The brightness constancy assumption fails under shadows, reflections, and transparency. Gradient constancy or census transforms provide partial robustness.
Occlusion -- where a surface disappears between frames -- fundamentally violates optical flow assumptions and requires explicit handling (forward-backward consistency check, or occlusion prediction in learned methods).

Common Misconceptions

"Optical flow equals scene motion." Optical flow captures apparent 2D image motion, which conflates camera motion, object motion, and depth effects. A static object closer to the camera has larger flow than a moving distant object.
"Lucas-Kanade cannot handle large displacements." The pyramidal extension handles displacements up to roughly half the image width, depending on the number of pyramid levels. The base algorithm is limited to a few pixels.
"Dense optical flow is always better than sparse." Dense flow provides more information but at much higher cost. For feature tracking and ego-motion estimation, sparse flow on well-chosen keypoints is often more robust and sufficient.

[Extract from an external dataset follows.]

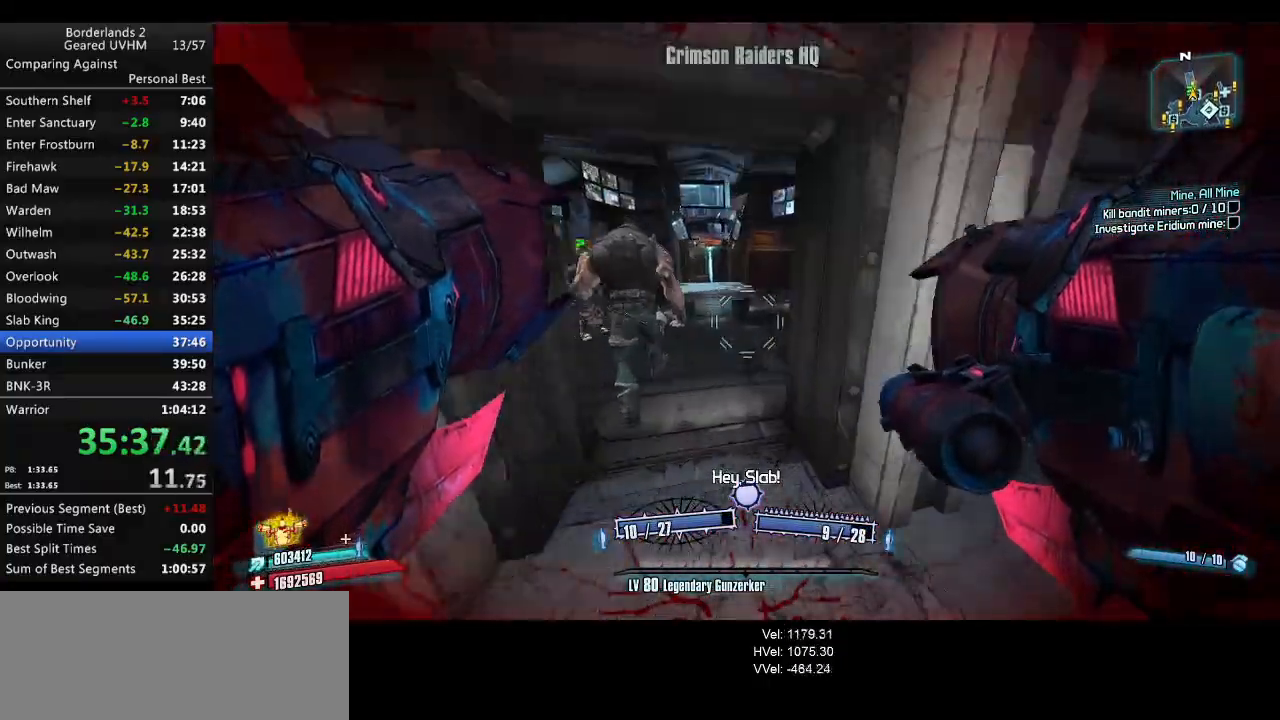
{"keys": ["d", "shift", "w"], "mouse": ["wheel_down"], "events": [[183, "d", "down"], [250, "mouse_wheel_down", "down"]]}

Connections to Other Concepts

corner-detection.md: Lucas-Kanade requires corners (high eigenvalue points) for well-conditioned estimation; Shi-Tomasi features are the standard initialization.
hog.md: Histograms of optical flow (HOF) extend HOG to the temporal domain for action recognition.
image-stitching-and-homography.md: Flow estimation and homography computation both solve for geometric relationships between frames; homography assumes a single planar transformation while flow allows per-pixel variation.
camera-calibration-and-geometry.md: Ego-motion decomposition of optical flow into rotation and translation requires known camera intrinsics.